__やってみよう__
課題文の「もう一つ、多くの支店長に語ら」から「たいメッセージになっている。」までを、一字も変えずに書き写してください。
:: 課題文 ::
12人の現役バンカー通じ描く 次世代の銀行員のあり方紀伊国屋書店大手町ビル店

もう一つ、多くの支店長に語らせているのは、人材育成への取り組み方だ。一人一冊、部下別のノートをつくっているという支店長、部下に自分で設定した目標と達成予定時期を書かせた「約束手形」を発行する支店長……インタビューからこうしたエピソードを拾いながら、それぞれの指導ぶりを浮かび上がらせていく。デジタル化が恐ろしい勢いで進む中でも銀行員の仕事は生身の人間と向き合うビジネスだというのが、著者の伝えたいメッセージになっている。

「店頭に並んで10日ほどだが、毎日よく売れている。金融関係の方が多い街だけに関心が高いようだ」とビジネス書を担当する西山崇之さんは話す。ビジネスジャンルでは単行本の目立った新刊が少なく、この本以外にも入門書的な内容の本をはじめ、新書の売れ行きが目立っているという。
:::
:: 表示データ ::
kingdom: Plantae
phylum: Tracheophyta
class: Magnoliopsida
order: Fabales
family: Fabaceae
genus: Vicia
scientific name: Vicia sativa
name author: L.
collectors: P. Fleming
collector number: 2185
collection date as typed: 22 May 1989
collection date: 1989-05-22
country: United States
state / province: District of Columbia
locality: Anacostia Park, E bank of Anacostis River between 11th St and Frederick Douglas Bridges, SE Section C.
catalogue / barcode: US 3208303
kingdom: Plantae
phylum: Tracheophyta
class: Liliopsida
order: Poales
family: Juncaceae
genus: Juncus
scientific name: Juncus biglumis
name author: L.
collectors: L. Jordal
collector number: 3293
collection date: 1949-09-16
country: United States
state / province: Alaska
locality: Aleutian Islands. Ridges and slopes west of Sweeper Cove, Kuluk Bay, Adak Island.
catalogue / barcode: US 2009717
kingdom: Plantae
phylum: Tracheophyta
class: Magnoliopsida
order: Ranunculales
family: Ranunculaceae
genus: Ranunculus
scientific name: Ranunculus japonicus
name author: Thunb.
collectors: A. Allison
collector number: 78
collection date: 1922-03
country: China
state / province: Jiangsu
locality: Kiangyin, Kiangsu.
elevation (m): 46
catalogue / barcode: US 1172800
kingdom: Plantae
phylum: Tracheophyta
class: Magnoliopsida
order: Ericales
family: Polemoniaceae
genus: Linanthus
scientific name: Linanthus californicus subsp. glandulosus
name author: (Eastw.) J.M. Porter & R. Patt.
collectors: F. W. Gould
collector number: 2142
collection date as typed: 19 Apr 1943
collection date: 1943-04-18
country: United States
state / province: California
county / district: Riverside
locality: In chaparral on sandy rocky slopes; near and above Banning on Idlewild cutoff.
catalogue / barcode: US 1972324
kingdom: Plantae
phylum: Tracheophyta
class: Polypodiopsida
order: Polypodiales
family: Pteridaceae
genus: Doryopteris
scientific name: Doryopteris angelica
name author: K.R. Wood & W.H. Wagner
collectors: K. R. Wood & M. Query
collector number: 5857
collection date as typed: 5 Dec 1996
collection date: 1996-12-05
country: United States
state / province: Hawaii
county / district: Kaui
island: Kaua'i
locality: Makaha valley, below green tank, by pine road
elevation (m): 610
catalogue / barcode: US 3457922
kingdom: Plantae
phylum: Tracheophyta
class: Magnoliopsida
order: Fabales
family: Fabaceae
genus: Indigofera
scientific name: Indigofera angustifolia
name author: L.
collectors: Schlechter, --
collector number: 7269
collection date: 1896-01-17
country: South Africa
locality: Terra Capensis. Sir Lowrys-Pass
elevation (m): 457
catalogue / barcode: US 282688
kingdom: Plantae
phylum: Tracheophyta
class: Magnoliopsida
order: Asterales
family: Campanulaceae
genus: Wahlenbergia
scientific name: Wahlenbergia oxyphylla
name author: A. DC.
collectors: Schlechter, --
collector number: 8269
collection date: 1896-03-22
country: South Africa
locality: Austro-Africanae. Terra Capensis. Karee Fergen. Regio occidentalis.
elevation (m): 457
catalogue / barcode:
:::
__練習の解答__
もう一つ、多くの支店長に語らせているのは、人材育成への取り組み方だ。一人一冊、部下別のノートをつくっているという支店長、部下に自分で設定した目標と達成予定時期を書かせた「約束手形」を発行する支店長……インタビューからこうしたエピソードを拾いながら、それぞれの指導ぶりを浮かび上がらせていく。デジタル化が恐ろしい勢いで進む中でも銀行員の仕事は生身の人間と向き合うビジネスだというのが、著者の伝えたいメッセージになっている。